Attaching Principles to Tai Chi

Back on World Tai Chi Day, I had the opportunity to see a young man perform a qi gong set that had attached to the moves concepts of african american ancestry. For example, as he turned left and back, he paid respect and homage to his mother’s ancestors, the other side to his father’s ancestors, and, I’m not doing it justice, but respect to the teacher and his teacher’s teachers. The qi gong was good. My first reaction to the attachment of a particular agenda of principles or teachings was I was put off a bit. I thought it was cool that there was a focus on teaching the moral importance of family, roots, respect for teachers, for the form, but I felt it might have been a bit arbitrary. I had the same reaction when reading “Obey My Blog” recently in that the qi gong set Robin was practicing was associated with unconditional love, and even though I don’t know the set, I assume movements were attached to things like open your heart to the universe, be loving and kind as you circle your arms and move your qua, etc.
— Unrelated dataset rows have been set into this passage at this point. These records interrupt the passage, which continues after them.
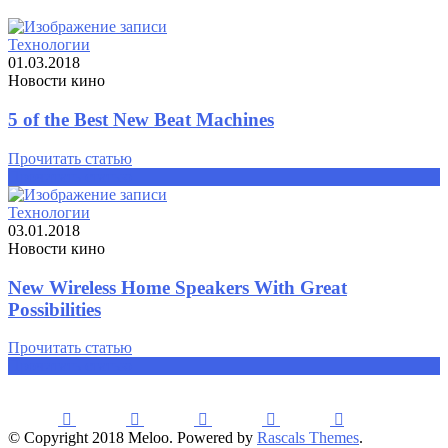
Технологии
01.03.2018
Новости кино
5 of the Best New Beat Machines
Прочитать статью
Прочитать статью
Технологии
03.01.2018
Новости кино
New Wireless Home Speakers With Great
Possibilities
Прочитать статью
Прочитать статью
© Copyright 2018 Meloo. Powered by
Rascals Themes
.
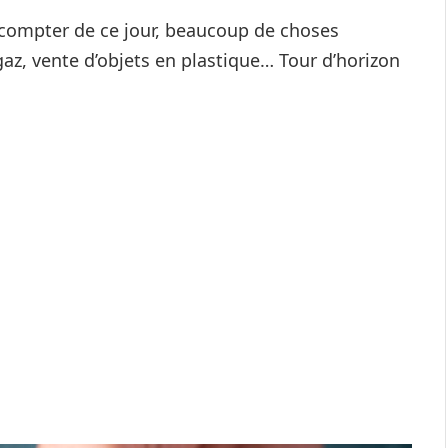
À compter de ce jour, beaucoup de choses
gaz, vente d’objets en plastique… Tour d’horizon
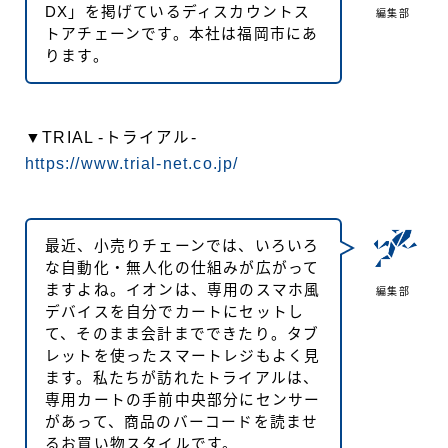
DX」を掲げているディスカウントス
編集部
トアチェーンです。本社は福岡市にあ
ります。
▼TRIAL -トライアル-
https://www.trial-net.co.jp/
最近、小売りチェーンでは、いろいろ
な自動化・無人化の仕組みが広がって
ますよね。イオンは、専用のスマホ風
編集部
デバイスを自分でカートにセットし
て、そのまま会計までできたり。タブ
レットを使ったスマートレジもよく見
ます。私たちが訪れたトライアルは、
専用カートの手前中央部分にセンサー
があって、商品のバーコードを読ませ
るお買い物スタイルです。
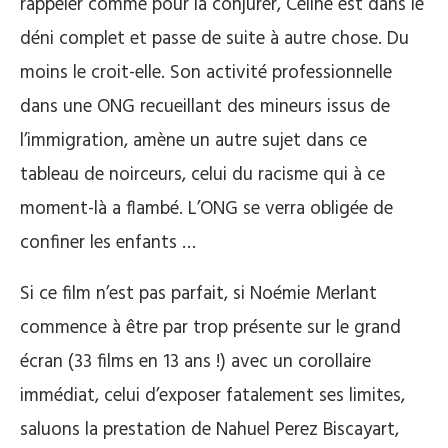
rappeler comme pour la conjurer, Céline est dans le
déni complet et passe de suite à autre chose. Du
moins le croit-elle. Son activité professionnelle
dans une ONG recueillant des mineurs issus de
l’immigration, amène un autre sujet dans ce
tableau de noirceurs, celui du racisme qui à ce
moment-là a flambé. L’ONG se verra obligée de
confiner les enfants …
Si ce film n’est pas parfait, si Noémie Merlant
commence à être par trop présente sur le grand
écran (33 films en 13 ans !) avec un corollaire
immédiat, celui d’exposer fatalement ses limites,
saluons la prestation de Nahuel Perez Biscayart,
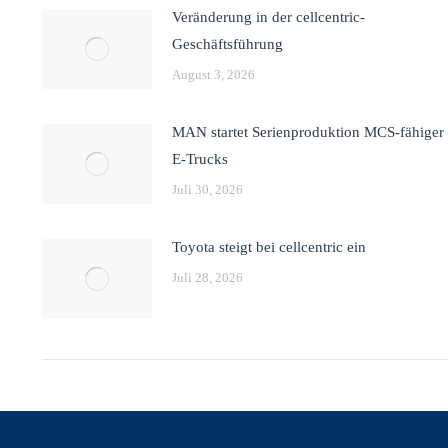
Veränderung in der cellcentric-
Geschäftsführung
August 3, 2026
MAN startet Serienproduktion MCS-fähiger
E-Trucks
Juli 30, 2026
Toyota steigt bei cellcentric ein
Juli 28, 2026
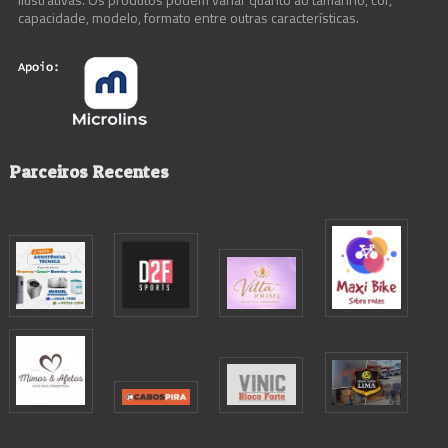
capacidade, modelo, formato entre outras características.
Parceiros Recentes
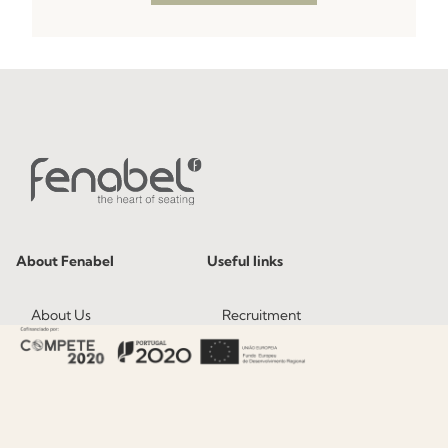
About Fenabel
Useful links
About Us
Recruitment
History
Catalogues
Certificates
News
Premium
Press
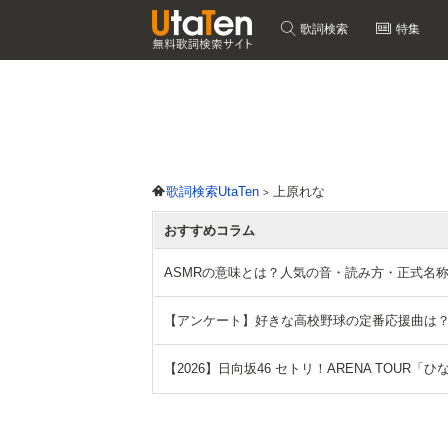
歌詞検索
特集
歌詞検索UtaTen
上原れな
おすすめコラム
ASMRの意味とは？人気の音・読み方・正式名
【アンケート】好きな高校野球の定番応援曲は
【2026】日向坂46 セトリ！ARENA TOUR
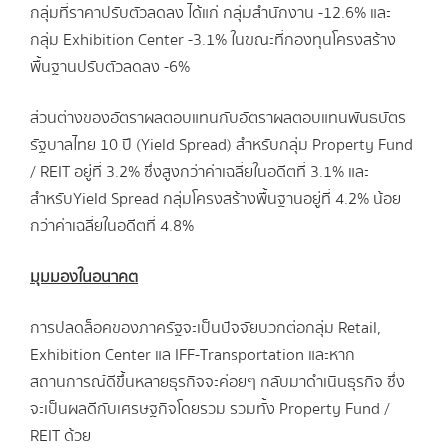
กลุ่มที่ราคาปรับตัวลดลง ได้แก่ กลุ่มสำนักงาน -12.6% และ
กลุ่ม Exhibition Center -3.1% ในขณะที่กองทุนโครงสร้าง
พื้นฐานปรับตัวลดลง -6%
ส่วนต่างของอัตราผลตอบแทนกับอัตราผลตอบแทนพันธบัตร
รัฐบาลไทย 10 ปี (Yield Spread) สำหรับกลุ่ม Property Fund
/ REIT อยู่ที่ 3.2% ซึ่งสูงกว่าค่าเฉลี่ยในอดีตที่ 3.1% และ
สำหรับYield Spread กลุ่มโครงสร้างพื้นฐานอยู่ที่ 4.2% น้อย
กว่าค่าเฉลี่ยในอดีตที่ 4.8%
มุมมองในอนาคต
การปลดล็อคของภาครัฐจะเป็นปัจจัยบวกต่อกลุ่ม Retail,
Exhibition Center แล IFF-Transportation และหาก
สถานการณ์ดีขึ้นหลายธุรกิจจะค่อยๆ กลับมาดำเนินธุรกิจ ซึ่ง
จะเป็นผลดีกับเศรษฐกิจโดยรวม รวมทั้ง Property Fund /
REIT ด้วย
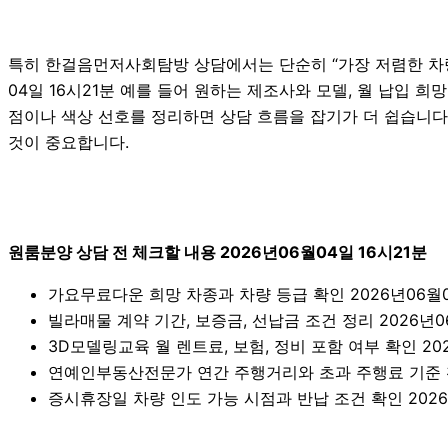
특히 한걸음먼저사회탐방 상담에서는 단순히 “가장 저렴한 차량
04일 16시21분 예를 들어 원하는 제조사와 모델, 월 납입 희망
점이나 색상 선호를 정리하면 상담 흐름을 잡기가 더 쉽습니다
것이 중요합니다.
원룸분양 상담 전 체크할 내용 2026년06월04일 16시21분
가요무료다운 희망 차종과 차량 등급 확인 2026년06월0
빌라매물 계약 기간, 보증금, 선납금 조건 정리 2026년0
3D모델링교육 월 렌트료, 보험, 정비 포함 여부 확인 202
연예인부동산전문가 연간 주행거리와 초과 주행료 기준
증시휴장일 차량 인도 가능 시점과 반납 조건 확인 2026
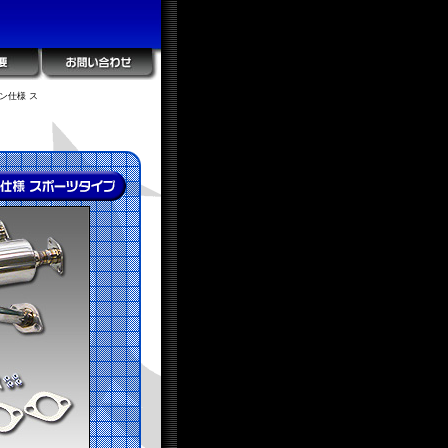
ン仕様 ス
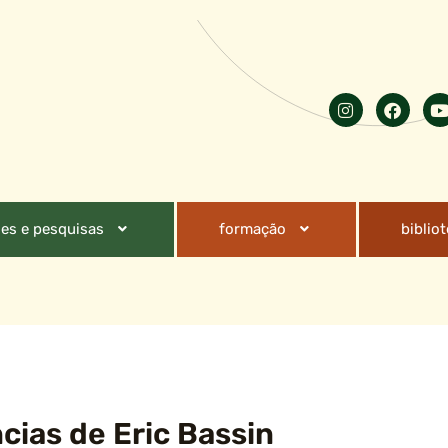
es e pesquisas
formação
biblio
cias de Eric Bassin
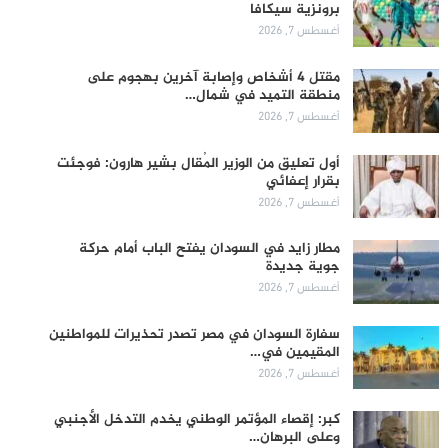
برونزية سيكافا
أغسطس 7, 2026
مقتل 4 أشخاص وإصابة آخرين بهجوم على
منطقة التميد في شمال…
أغسطس 7, 2026
أول تعليق من الوزير المُقال بشير هارون: فوجئت
بقرار إعفائي
أغسطس 7, 2026
مطار زايد في السودان يفتح الباب أمام حركة
جوية جديدة
أغسطس 7, 2026
سفارة السودان في مصر تصدر تحذيرات للمواطنين
المقيمين في…
أغسطس 7, 2026
كبر: إقصاء المؤتمر الوطني يخدم التدخل الأجنبي
وعلى البرهان…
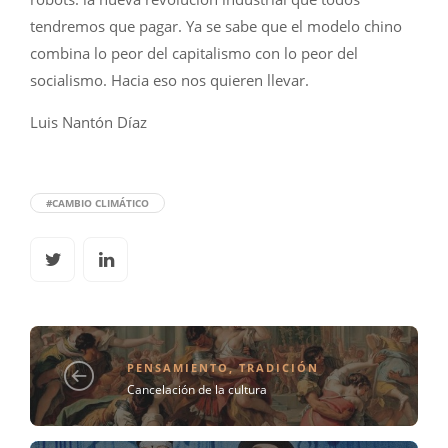
tendremos que pagar. Ya se sabe que el modelo chino
combina lo peor del capitalismo con lo peor del
socialismo. Hacia eso nos quieren llevar.
Luis Nantón Díaz
#CAMBIO CLIMÁTICO
PENSAMIENTO
,
TRADICIÓN
Cancelación de la cultura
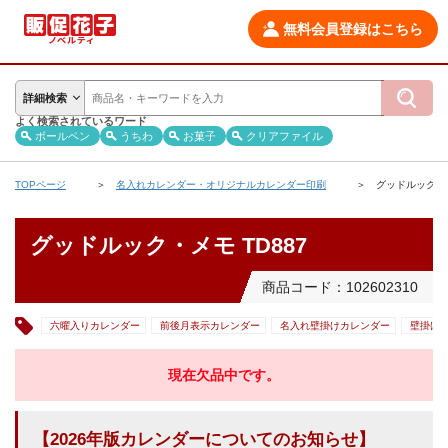
無料会員登録はこちら
詳細検索
よく検索されているワード
ボールペン
うちわ
お菓子
クリアファイル
TOPページ
名入れカレンダー・オリジナルカレンダー印刷
グッドルック・メ
グッドルック・メモ TD887
商品コード：102602310
六曜入りカレンダー
前後月表示カレンダー
名入れ壁掛けカレンダー
壁掛け
現在欠品中です。
【2026年版カレンダーについてのお知らせ】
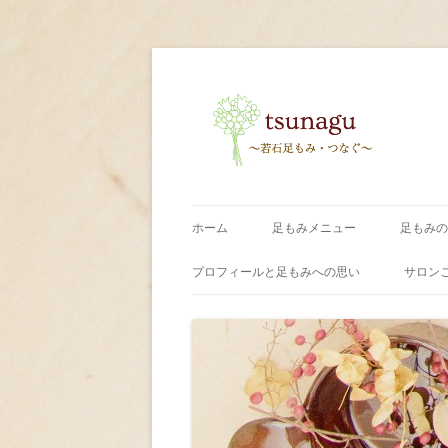
〜足もみ・つなぐ〜
tsunagu
ホーム
足もみメニュー
足もみの
プロフィールと足もみへの思い
サロン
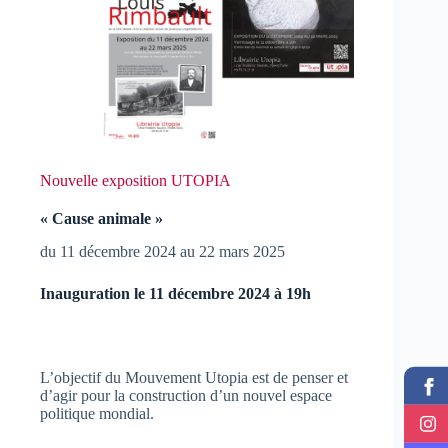
Nouvelle exposition UTOPIA
« Cause animale »
du 11 décembre 2024 au 22 mars 2025
Inauguration le 11 décembre 2024 à 19h
L’objectif du Mouvement Utopia est de penser et
d’agir pour la construction d’un nouvel espace
politique mondial.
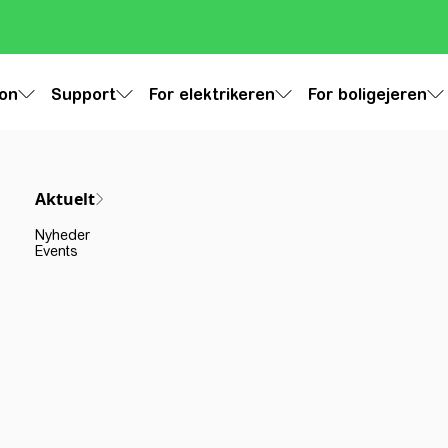
ion
Support
For elektrikeren
For boligejeren
Aktuelt
Nyheder
Events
So, you know, if you were a physics professor and wanted to teach your students about mass and force and speed, you could encorporate it into a qi gong set so that the students would attached certain teachings to certain movements.  Or any other endeavor–car maintenance. Is this legitimate?

Well, I was thinking about it today because I recently finished taping myself teaching the wu style tai chi long form, and had the sense that the form is the form, but maybe it’s not the most important lesson of tai chi. Maybe it’s the proper principles, and not the proper principles of the tai chi classics, but the proper principles of right action as espoused in the I Ching, or Book of Changes. If I could only have one five minute clip of myself teaching, I’d include one or two of my favorite tai chi moves, but focus on character–be a peron of honesty, integrity, simplicity, humility, authenticity, clarity, and calm and peace. I’m not so sure I would attach these teachings to particular movements; if taken too literally, people would think that outstretching your arms some how improves your humility quotient.

But if tai chi and qi gong bring you to a place that is focused, concentrated, in the moment, centered, if you are centered when doing tai chi and chi kung, then what better moment to bring home a lesson about character.